Frances Voon, Executive Manager of UNSW’s Andrew & Renata Kaldor Centre for International Refugee Law, was on 7 September 2021 named one of the 40 Under 40 Most Influential Asian-Australians, honouring her outstanding leadership in advancing the rights of refugees. Here are her remarks upon accepting this award.

I am pleased to join you today from the lands of the Gadigal people of the Eora nation. I pay my respects to their elders past, present and emerging. This always was, and always will be, Aboriginal land.

Thank you to the award co-convenors – the Centre for Asian-Australian Leadership, Johnson Partners, PwC Australia and Asialink – and to the award judges, for the honour of being named the winner of the Not-for-profit/Community & Advocacy category of the 40 under 40 Most Influential Asian-Australian Awards. Thank you also to my family, friends and my colleagues at the Kaldor Centre for International Refugee Law and beyond, without whom my contributions would have been far less.

By celebrating Asian-Australian leadership, this award does more than just recognise the contributions of Asian-Australians across many sectors of Australian life. 

In seeking to diversify our image of leadership, this award highlights the fact that not everyone’s contributions are visible and valued – and begs the question of who else’s contributions we’re missing out on.

It’s a call to acknowledge that when it comes to promoting a truly inclusive society, in which everyone has the opportunity to reach their full potential, we’ve still got a lot of work to do.

This is abundantly clear when it comes to refugees and people seeking asylum. I believe that how we treat people seeking safety is a test of how truly we hold to the idea that everyone deserves the opportunity to flourish. When we allow any group to be treated without dignity – as we do with refugees and people seeking asylum – we undermine the foundations of an inclusive society. And in that, we all lose.

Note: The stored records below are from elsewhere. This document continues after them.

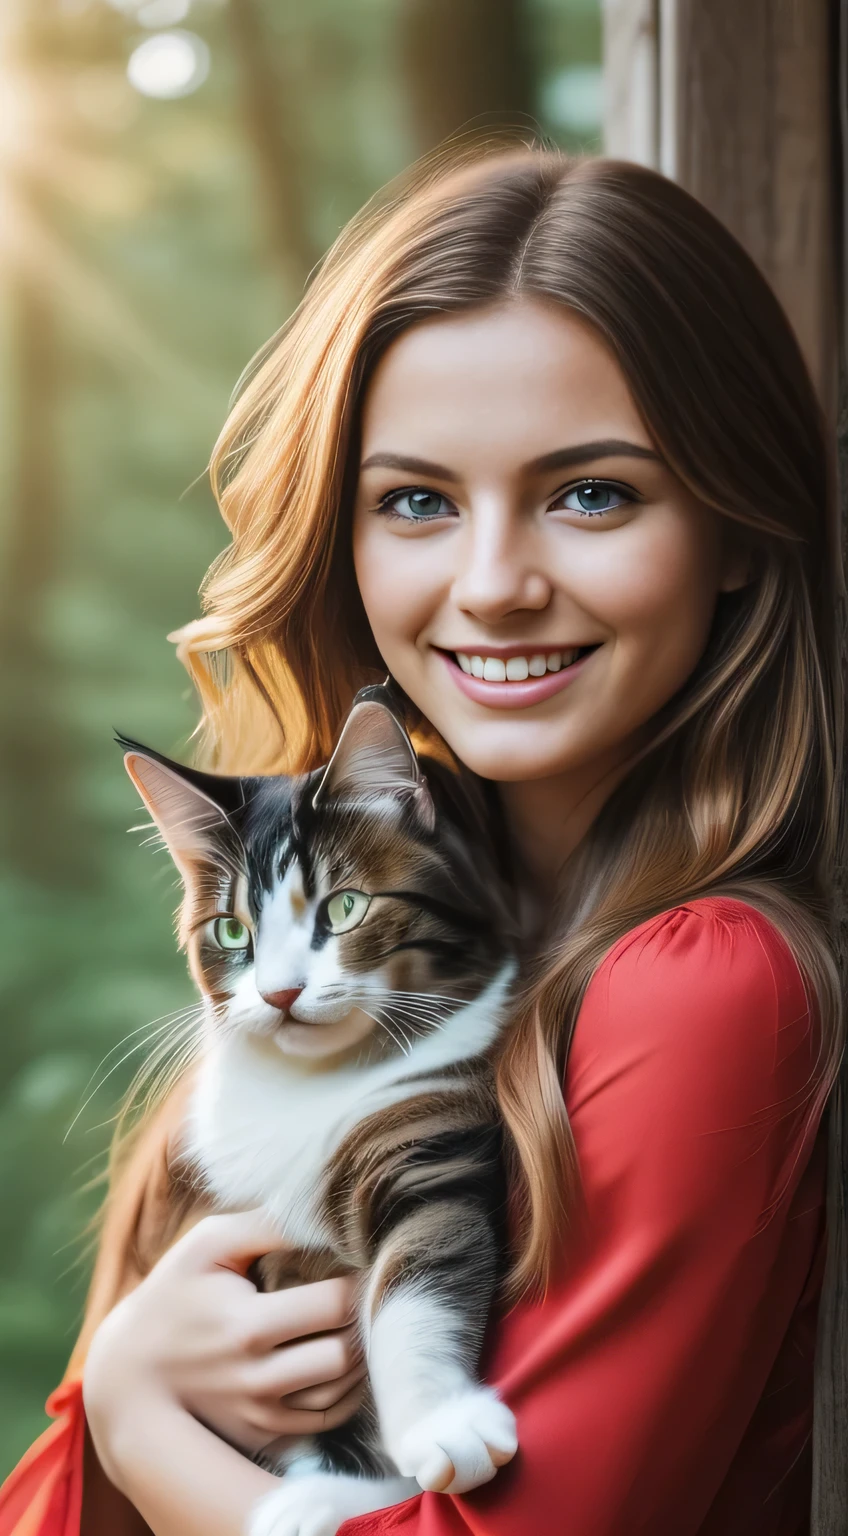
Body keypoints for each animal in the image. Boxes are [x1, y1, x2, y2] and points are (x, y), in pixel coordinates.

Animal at [119, 688, 516, 1536]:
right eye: (231, 929)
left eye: (345, 907)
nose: (279, 993)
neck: (309, 1086)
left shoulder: (427, 1138)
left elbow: (417, 1280)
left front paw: (441, 1423)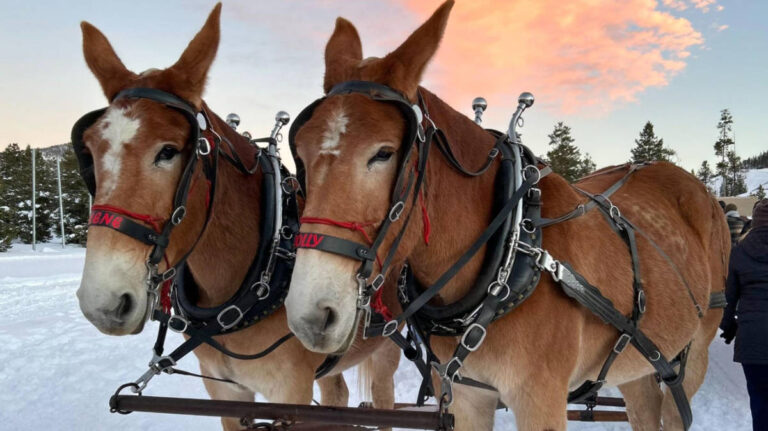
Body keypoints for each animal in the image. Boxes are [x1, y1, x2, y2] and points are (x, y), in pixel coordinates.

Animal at [73, 5, 400, 430]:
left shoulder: (290, 394)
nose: (103, 303)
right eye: (90, 150)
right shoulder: (224, 391)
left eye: (168, 151)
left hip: (387, 348)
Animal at [283, 1, 730, 430]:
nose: (311, 316)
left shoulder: (541, 400)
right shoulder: (467, 396)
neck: (512, 249)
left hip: (695, 351)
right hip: (638, 362)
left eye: (384, 153)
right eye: (299, 152)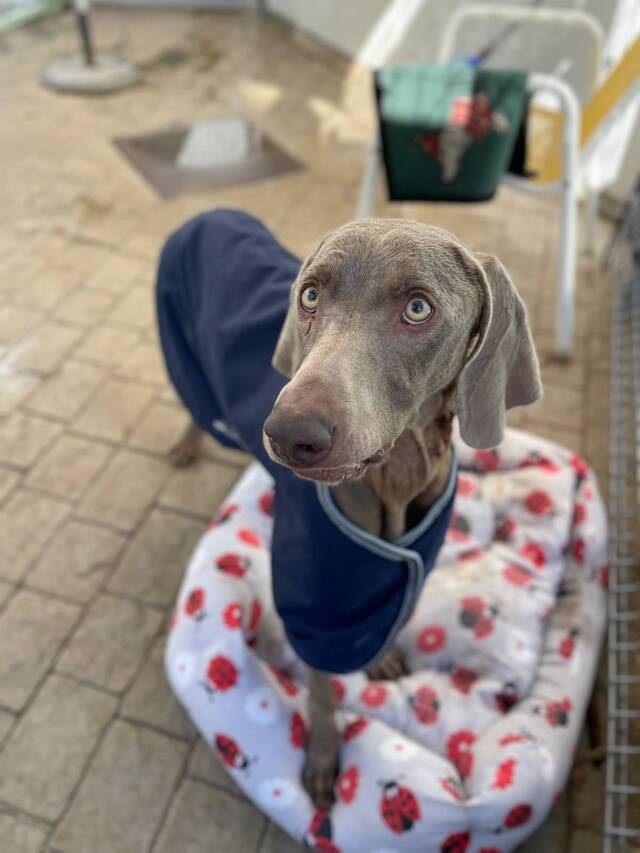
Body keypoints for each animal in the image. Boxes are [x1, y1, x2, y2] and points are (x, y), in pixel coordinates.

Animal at [157, 211, 541, 810]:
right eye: (310, 295)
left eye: (418, 308)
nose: (289, 434)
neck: (397, 474)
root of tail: (211, 213)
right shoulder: (318, 597)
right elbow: (320, 683)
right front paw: (321, 763)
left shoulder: (408, 563)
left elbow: (389, 616)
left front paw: (381, 660)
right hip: (184, 359)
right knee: (194, 408)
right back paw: (185, 444)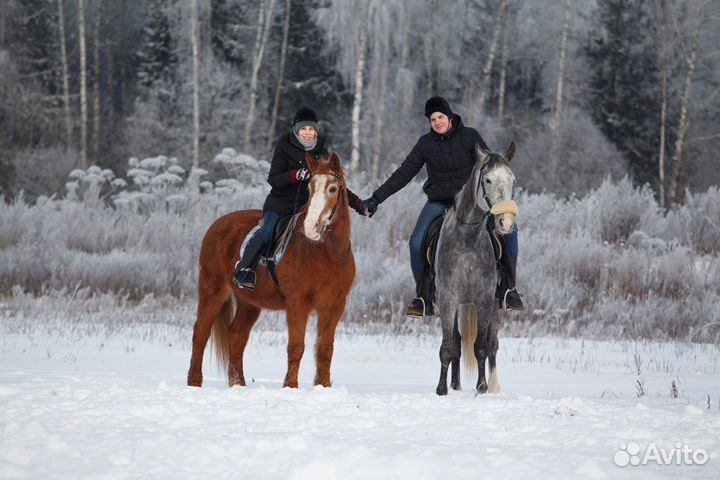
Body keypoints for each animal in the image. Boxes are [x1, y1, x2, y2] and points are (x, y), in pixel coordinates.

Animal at [186, 152, 354, 388]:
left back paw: (238, 384)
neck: (326, 254)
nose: (311, 227)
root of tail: (217, 225)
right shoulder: (297, 303)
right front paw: (290, 387)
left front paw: (323, 387)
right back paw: (194, 382)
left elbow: (324, 349)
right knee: (200, 333)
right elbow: (296, 347)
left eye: (332, 188)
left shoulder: (335, 306)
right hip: (212, 291)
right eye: (309, 188)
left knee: (236, 336)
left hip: (249, 303)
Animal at [434, 142, 516, 394]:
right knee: (458, 342)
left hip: (497, 308)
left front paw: (481, 387)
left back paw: (494, 385)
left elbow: (481, 346)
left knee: (492, 344)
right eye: (487, 180)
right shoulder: (448, 299)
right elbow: (448, 346)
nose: (506, 222)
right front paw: (442, 389)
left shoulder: (485, 300)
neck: (468, 240)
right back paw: (455, 384)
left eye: (512, 179)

I believe all of us who are named in these 40 Under 40 Awards today are called upon to be champions for diversity and inclusion. Change won’t simply happen by accident – it will happen because we believe it has to, and commit ourselves to making it a reality. For me that means committing myself to being a good ally to all those who face barriers to inclusion; to use whatever opportunities I have to celebrate their strength and contributions; and to call out policies, attitudes and behaviours that fail to live up to our promise of dignity and respect for all. I’m committed to the work ahead, and I’m honoured to be able to embark on it together with the other winners and supporters of this award.